UBI, piano al 2022: utile a 665 milioni. Pay-out medio 40%

(Teleborsa) – UBI Banca prevede di realizzare 665 milioni di euro di utile netto nel 2022 rispetto ai 251 milioni (353 al netto delle poste non ricorrenti) del 2019, configurando un ROTE dell’8,3% a fine piano.

La banca guidata da Victor Massiah stima inoltre di mantenere nell’arco del piano industriale un pay-out medio del 40%, coerente con il mantenimento di un indice di solidità patrimoniale CET1 ratio del 12,5% a fine anno. L’istituto di credito si riserva di poter aumentare il dividendo, nel 2022, in caso di CET1 ratio superiore al 12,5%.

Il Piano di UBI prevede inoltre la riduzione di personale per circa 2.030 risorse – incluse le circa 300 risorse oggetto dell’accordo sindacale del dicembre 2019, il cui costo è già stato riconosciuto nei risultati di fine 2019 – garantendo tuttavia un parziale ricambio generazionale. Prevista anche la chiusura di 175 filiali mentre gli sportelli full cash saranno ridotti del 35%.

Il Piano Industriale 2022 parte da basi solide, costruite con la partecipazione e l’impegno di tutte le Persone di UBI – dichiara Victor Massiah, Chief Executive Officer del Gruppo – che definisce i risultati del 2019 “decisamente positivi”. Le misure prese in corso d’anno hanno consentito il raggiungimento di un ratio di crediti deteriorati lordi del 7,8% (6,9% pro-forma), prossimo ai migliori del sistema. La Banca presenta a fine 2019 una “struttura di bilancio equilibrata, forte liquidità, e livelli di capitale in crescita”.

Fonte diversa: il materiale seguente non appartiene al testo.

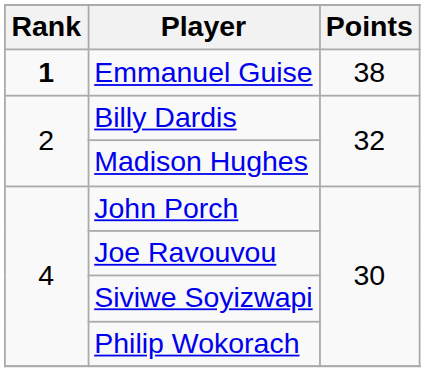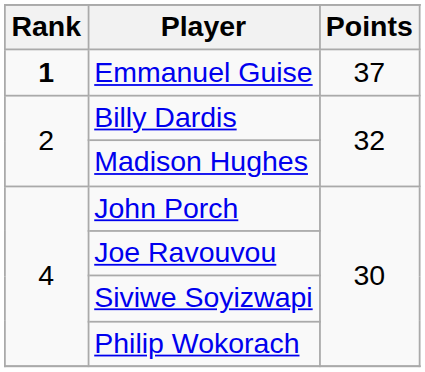Emmanuel Guise | Points: 38 -> 37
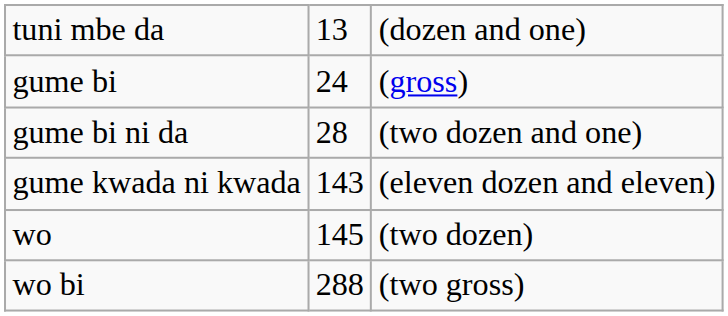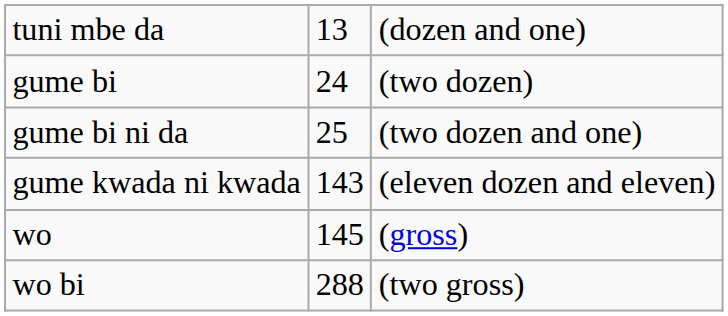gume bi | column 3: (gross) -> (two dozen)
gume bi ni da | column 2: 28 -> 25
wo | column 3: (two dozen) -> (gross)
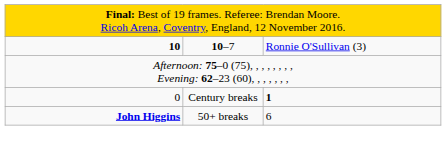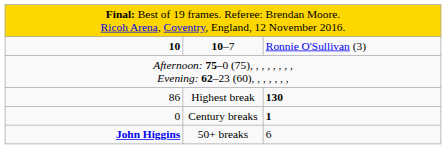+ row: 86 | Highest break | 130
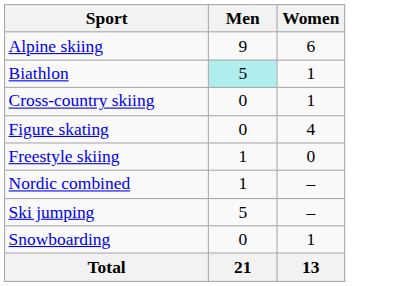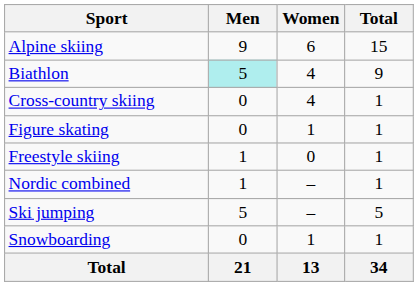+ column: Total | 15 | 9 | 1 | 1 | 1 | 1 | 5 | 1 | 34
Biathlon | Women: 1 -> 4
Cross-country skiing | Women: 1 -> 4
Figure skating | Women: 4 -> 1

“Il Piano che abbiamo elaborato – aggiunge Massiah – si basa sulla trasformazione della Banca nell’ottica di un Gruppo che sa cavalcare le nuove tecnologie digitali grazie a una significativa componente di investimenti senza però rinunciare al fattore umano, ma anzi valorizzandolo con un forte impegno nella formazione. Miglioreranno, e in alcuni casi verranno trasformati, i modelli di servizio alla clientela in ambiente di omnicanalità, consentendo al cliente un utilizzo totalmente flessibile di tutti i canali fisici e remoti disponibili”.

Il CEO assicura “continueremo a mantenere il controllo sui costi, nonostante gli importanti investimenti previsti, a monitorare il rischio, con l’ulteriore riduzione dei crediti deteriorati grazie alla forza della nostra piattaforma interna di recupero, e a rafforzare i controlli. La Banca potrà contare sul mantenimento di indici patrimoniali e strutturali in grado di garantire la consueta solidità ma allo stesso tempo potrà far leva su significativi elementi di flessibilità”.

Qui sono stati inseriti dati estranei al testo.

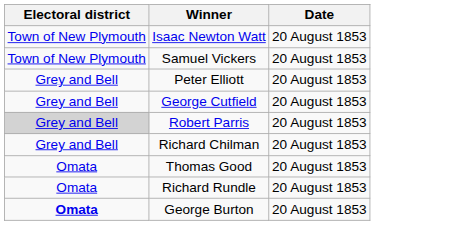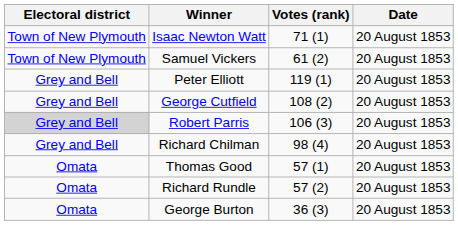+ column: Votes (rank) | 71 (1) | 61 (2) | 119 (1) | 108 (2) | 106 (3) | 98 (4) | 57 (1) | 57 (2) | 36 (3)
George Burton | Electoral district: bold -> normal
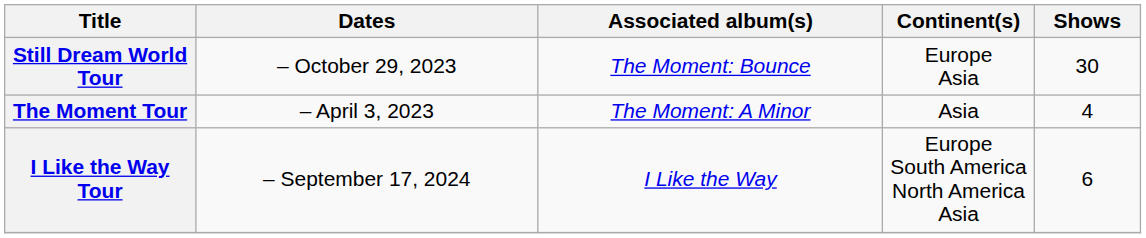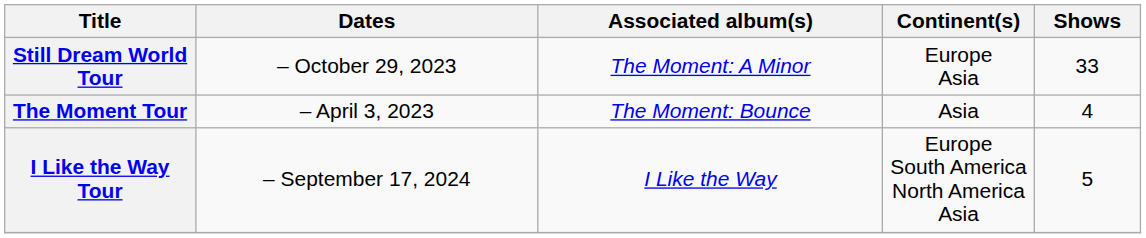Still Dream World Tour | Associated album(s): The Moment: Bounce -> The Moment: A Minor
Still Dream World Tour | Shows: 30 -> 33
The Moment Tour | Associated album(s): The Moment: A Minor -> The Moment: Bounce
I Like the Way Tour | Shows: 6 -> 5
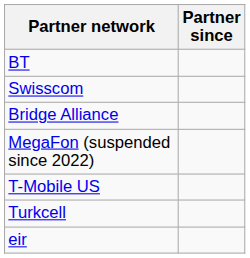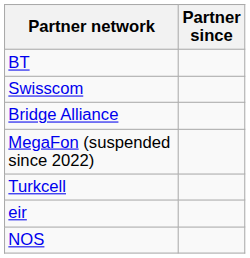- row: T-Mobile US
+ row: NOS
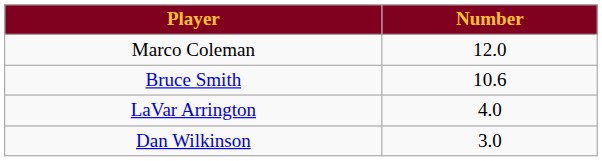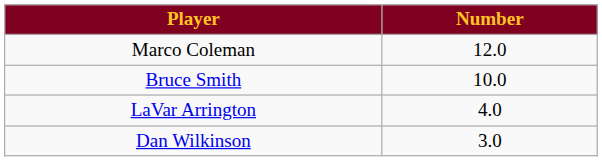Bruce Smith | Number: 10.6 -> 10.0
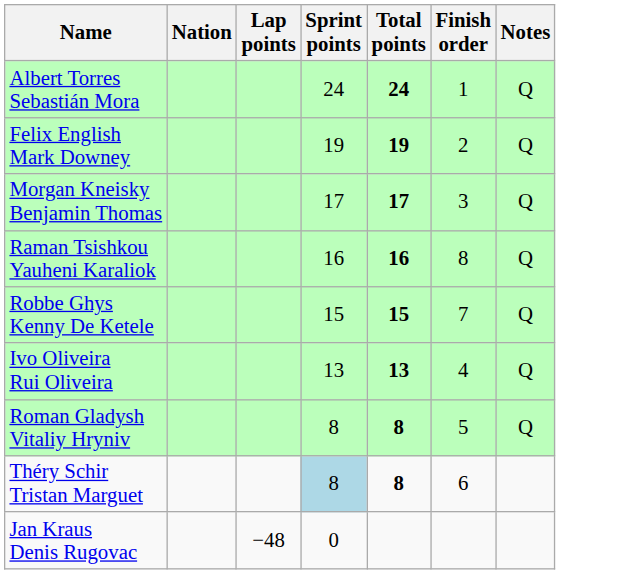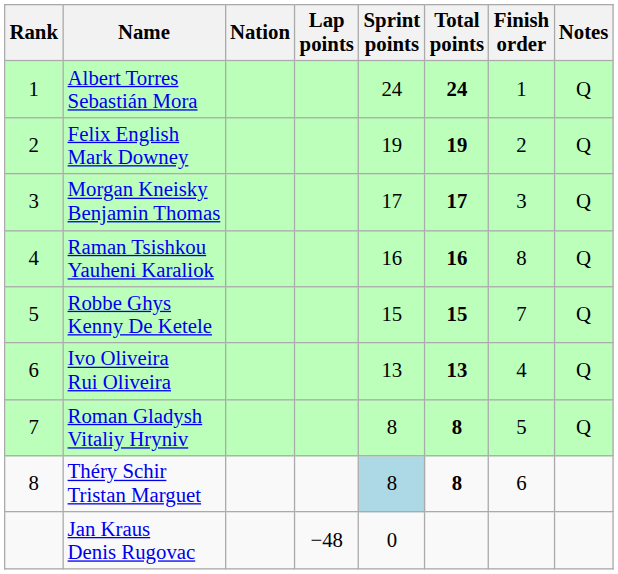+ column: Rank | 1 | 2 | 3 | 4 | 5 | 6 | 7 | 8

Alle tematiche di sostenibilità, già ampiamente presenti nel DNA ultracentenario della banca – spiega Massiah – verrà dedicata una struttura di primo livello che agirà in modo “trasversale” coinvolgendo in modo organico tutti gli ambiti del Gruppo. Infine, grazie all’incremento della redditività complessiva, “il Piano prevede un dividendo costantemente in crescita, coerente con il mantenimento di un CET1 a livelli di assoluta solidità“.

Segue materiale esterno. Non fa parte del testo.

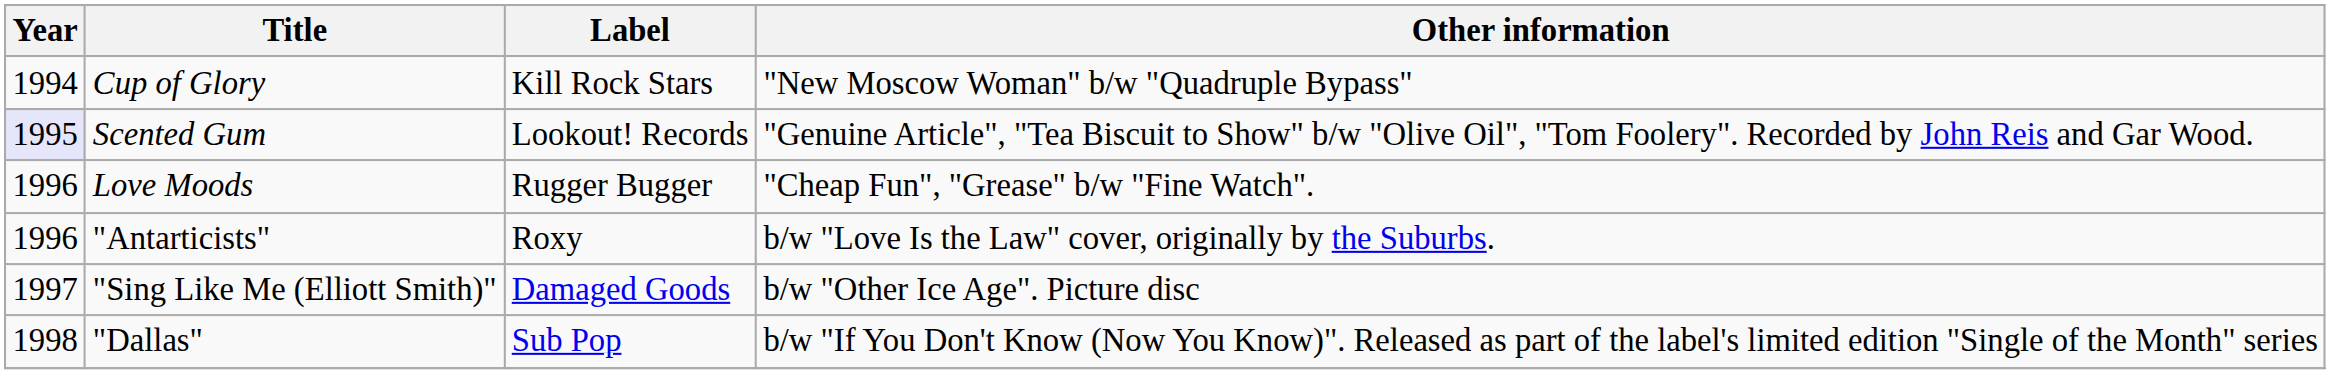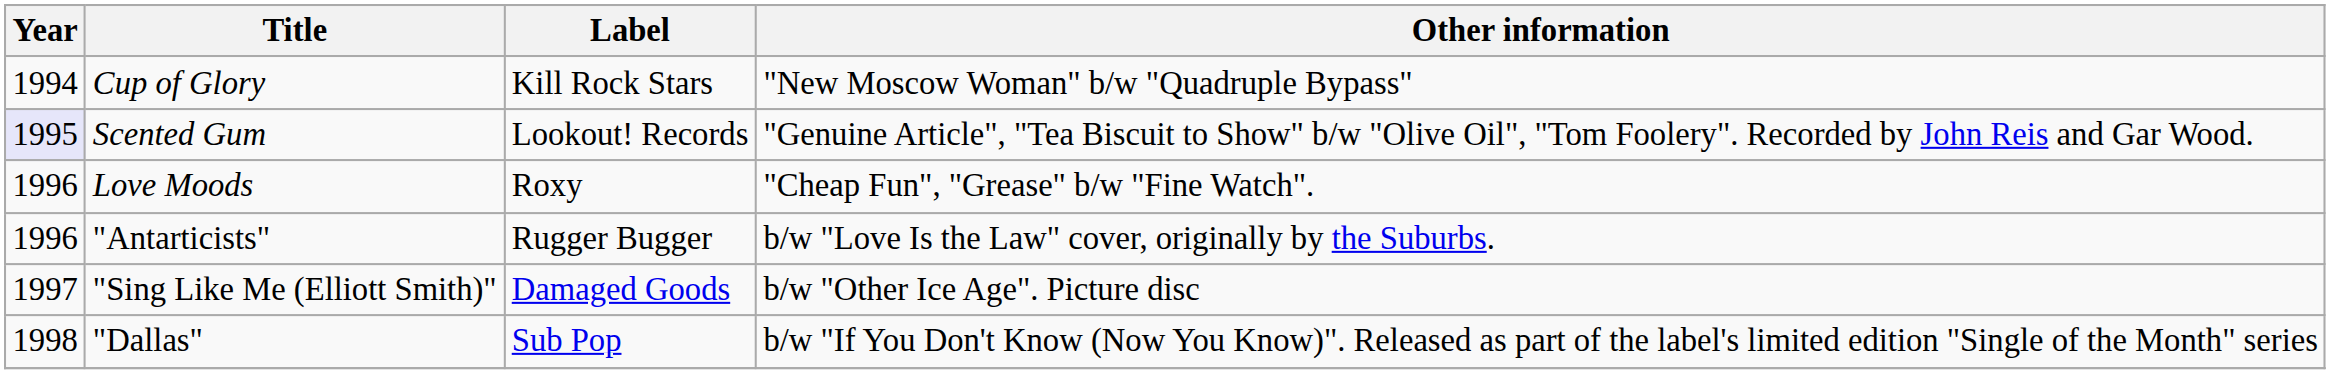Love Moods | Label: Rugger Bugger -> Roxy
"Antarticists" | Label: Roxy -> Rugger Bugger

Il triennio di Piano rappresenta “in modo simbolico il lasciarsi alle spalle un decennio di crisi che la Banca peraltro ha affrontato con resilienza. Basandosi su un approccio conservativo per gli scenari futuri, la Banca è convinta di avere tutte le capacità di evolvere il proprio modello di business al servizio di azionisti, clienti, personale e del contesto ambientale in cui opera”. conclude Massiah.